**OBJETIVO**
Reescreve a parte do texto sobre a história do repouso que começa nas palavras "As definições e" e acaba em "que o caracterizava.". Põe "avós" no lugar de "antepassados".

**TEXTO DE ORIGEM**
....

História do Repouso

O historiador francês Alain Corbin (Normandia, 1936) dedicou o seu percurso de investigação ao levantamento de uma dimensão dos estudos históricos habitualmente secundarizada: não a história das grandes datas e dos líderes, mas a história do quotidiano, das representações e dos estilos de vida.

Especializando-se no período moderno (séculos XVII a XIX), Corbin expõe neste livro, numa linguagem acessível, o modo como o tema do repouso esteve presente no pensamento, na literatura (sobretudo a oriunda do espaço do autor, a francófona) e nas artes. A conclusão, a par do tema do livro, é assim delineada desde o início:

As definições e as figuras do repouso não deixaram de evoluir ao longo dos séculos e, na maioria das vezes, de se entrelaçar, sobrepor, confrontar (…) O nosso objetivo é permitir ao leitor compreender a verdadeira noção de repouso dos nossos antepassados e experimentar a vertigem do ser que o caracterizava.

(p. 10)

....

**SECÇÃO DE DADOS**
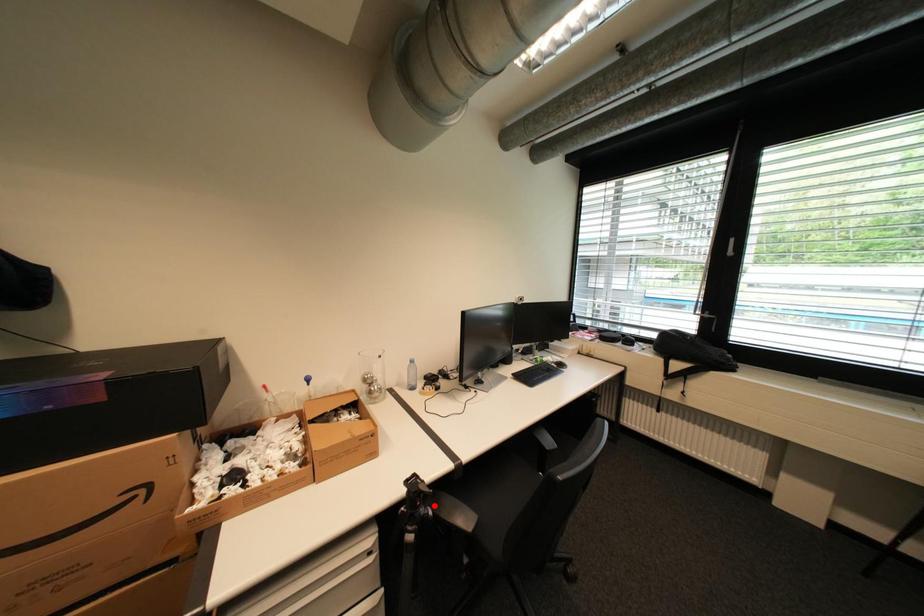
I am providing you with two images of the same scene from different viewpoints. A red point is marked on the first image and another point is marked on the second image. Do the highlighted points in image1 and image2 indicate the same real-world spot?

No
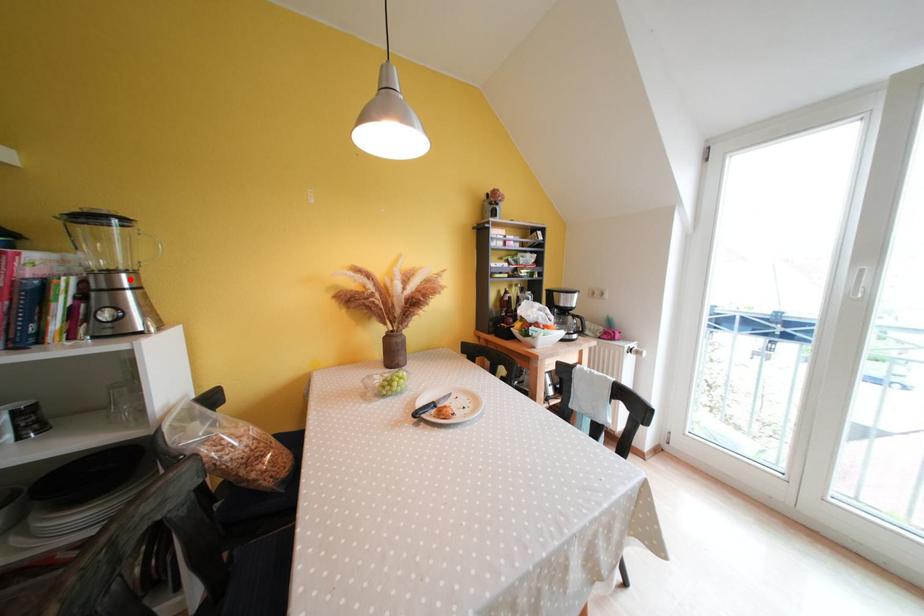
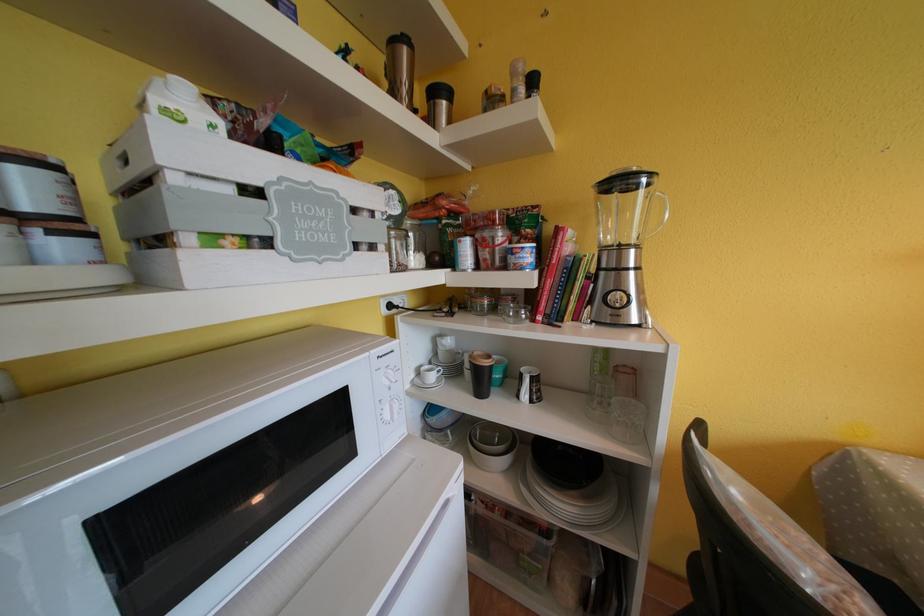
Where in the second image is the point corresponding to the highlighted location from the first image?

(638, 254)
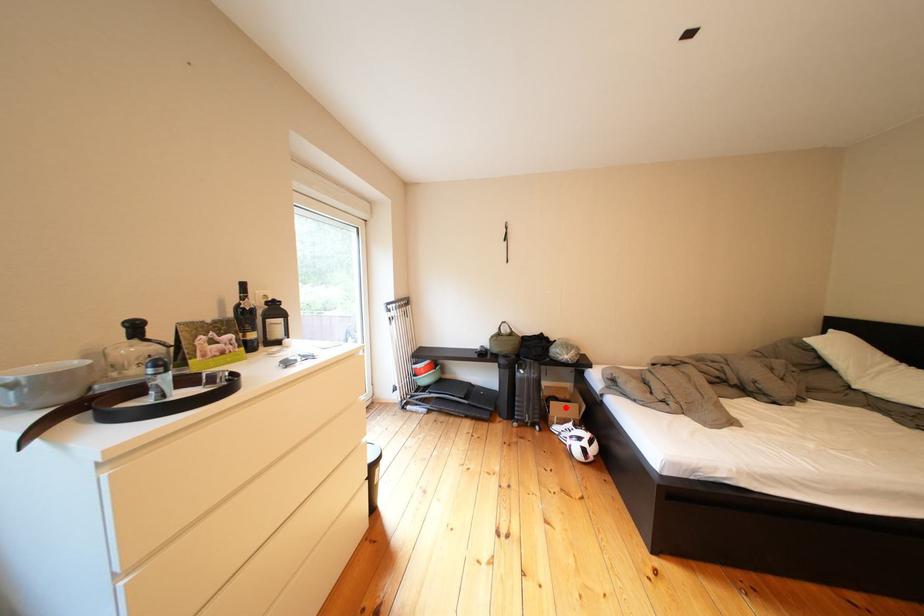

....

**RESPOSTA COMPLETA**
As definições e as figuras do repouso não deixaram de evoluir ao longo dos séculos e, na maioria das vezes, de se entrelaçar, sobrepor, confrontar (…) O nosso objetivo é permitir ao leitor compreender a verdadeira noção de repouso dos nossos avós e experimentar a vertigem do ser que o caracterizava.